• Definitive hematopoiesis;
  • Embryonic stem cells;
  • STAT5A;
  • Hematopoietic stem cells;
  • Self-renewal


Little is known about the molecular mechanisms that direct the transition from primitive to definitive hematopoiesis. In this study, we cocultured murine embryonic stem (ES) cells on OP9 stroma to induce hematopoietic differentiation as a model to study factors involved in the generation of adult hematopoietic stem cells (HSCs). Overexpression of the constitutively activated mutant signal transducer and activator of transcription (STAT) 5A(1*6) in ES cells facilitated the generation of cells that expressed the endothelial-hemangioblast marker Flk-1 within 5 days of coculture on OP9. The first CD41+/ CD45+/c-Kit+/Flk-1 hematopoietic cells arose in our culture conditions between days 5 and 7. Persistent activation of STAT5A greatly enhanced the generation of hematopoietic progenitors compared with controls, as determined by colony assays in methylcellulose.

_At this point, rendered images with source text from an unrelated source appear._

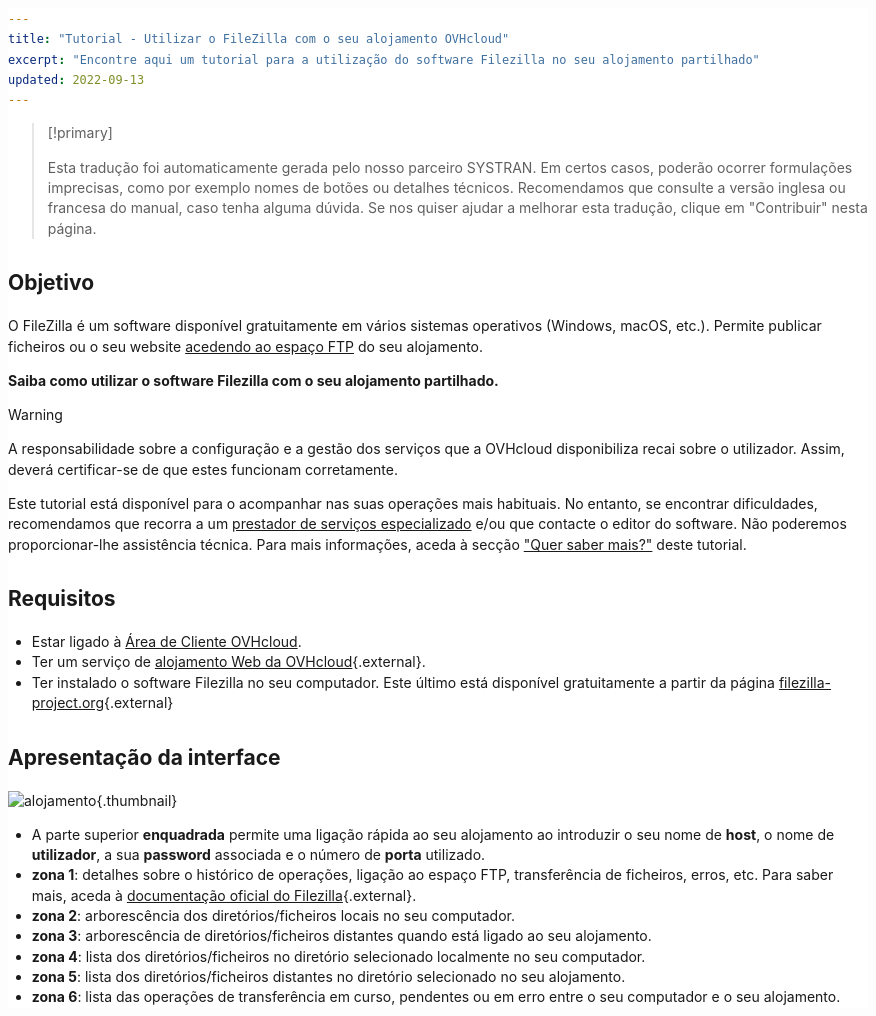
 ```yaml
---
title: "Tutorial - Utilizar o FileZilla com o seu alojamento OVHcloud"
excerpt: "Encontre aqui um tutorial para a utilização do software Filezilla no seu alojamento partilhado"
updated: 2022-09-13
---
```


> [!primary]
>
> Esta tradução foi automaticamente gerada pelo nosso parceiro SYSTRAN. Em certos casos, poderão ocorrer formulações imprecisas, como por exemplo nomes de botões ou detalhes técnicos. Recomendamos que consulte a versão inglesa ou francesa do manual, caso tenha alguma dúvida. Se nos quiser ajudar a melhorar esta tradução, clique em "Contribuir" nesta página.
>

## Objetivo

O FileZilla é um software disponível gratuitamente em vários sistemas operativos (Windows, macOS, etc.).
Permite publicar ficheiros ou o seu website [acedendo ao espaço FTP](/pages/web_cloud/web_hosting/ftp_connection) do seu alojamento.

**Saiba como utilizar o software Filezilla com o seu alojamento partilhado.**

> [!warning]
>
> A responsabilidade sobre a configuração e a gestão dos serviços que a OVHcloud disponibiliza recai sobre o utilizador. Assim, deverá certificar-se de que estes funcionam corretamente.
> 
> Este tutorial está disponível para o acompanhar nas suas operações mais habituais. No entanto, se encontrar dificuldades, recomendamos que recorra a um [prestador de serviços especializado](/links/partner) e/ou que contacte o editor do software. Não poderemos proporcionar-lhe assistência técnica. Para mais informações, aceda à secção ["Quer saber mais?"](#go-further) deste tutorial.
> 

## Requisitos

- Estar ligado à [Área de Cliente OVHcloud](/links/manager).
- Ter um serviço de [alojamento Web da OVHcloud](/links/web/hosting){.external}.
- Ter instalado o software Filezilla no seu computador. Este último está disponível gratuitamente a partir da página [filezilla-project.org](https://filezilla-project.org/download.php){.external}

## Apresentação da interface <a name="interface"></a>

![alojamento](images/main-interface.png){.thumbnail}

- A parte superior **enquadrada** permite uma ligação rápida ao seu alojamento ao introduzir o seu nome de **host**, o nome de **utilizador**, a sua **password** associada e o número de **porta** utilizado.
- **zona 1**: detalhes sobre o histórico de operações, ligação ao espaço FTP, transferência de ficheiros, erros, etc. Para saber mais, aceda à [documentação oficial do Filezilla](https://filezilla-project.org/){.external}.
- **zona 2**: arborescência dos diretórios/ficheiros locais no seu computador.
- **zona 3**: arborescência de diretórios/ficheiros distantes quando está ligado ao seu alojamento.
- **zona 4**: lista dos diretórios/ficheiros no diretório selecionado localmente no seu computador.
- **zona 5**: lista dos diretórios/ficheiros distantes no diretório selecionado no seu alojamento.
- **zona 6**: lista das operações de transferência em curso, pendentes ou em erro entre o seu computador e o seu alojamento.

Moreover, whereas controls generated only a short transient wave of hematopoiesis lasting less than 3 weeks, expression of STAT5A(1*6) resulted in the generation of hematopoietic cobblestone area–forming cells (CAFCs) on OP9 that could be serially passaged onto new OP9, giving rise to second and third CAFCs that generated hematopoietic progenitors for ≥5 weeks, indicating a role for STAT5A in HSC self-renewal in vitro. Several definitive hematopoietic genes were upregulated by STAT5A (1*6), as well as Runx1/AML1, vascular endothelial growth factor, oncostatin M receptor, HoxB4, Wnt5A, Delta-like-1, and Bmi-1. Furthermore, ES-derived hematopoietic cells expressing STAT5A(1*6) contributed to myeloid-lymphoid hematopoiesis in primary and secondary nonobese diabetic–severe combined immunodeficiency recipients, although no donor-derived cells could be detected after 7 weeks in the secondary recipients. These data indicate that a persistent activation of STAT5A allows the generation of ES-derived HSCs that can, at least for an intermediate period, contribute to hematopoiesis in vivo.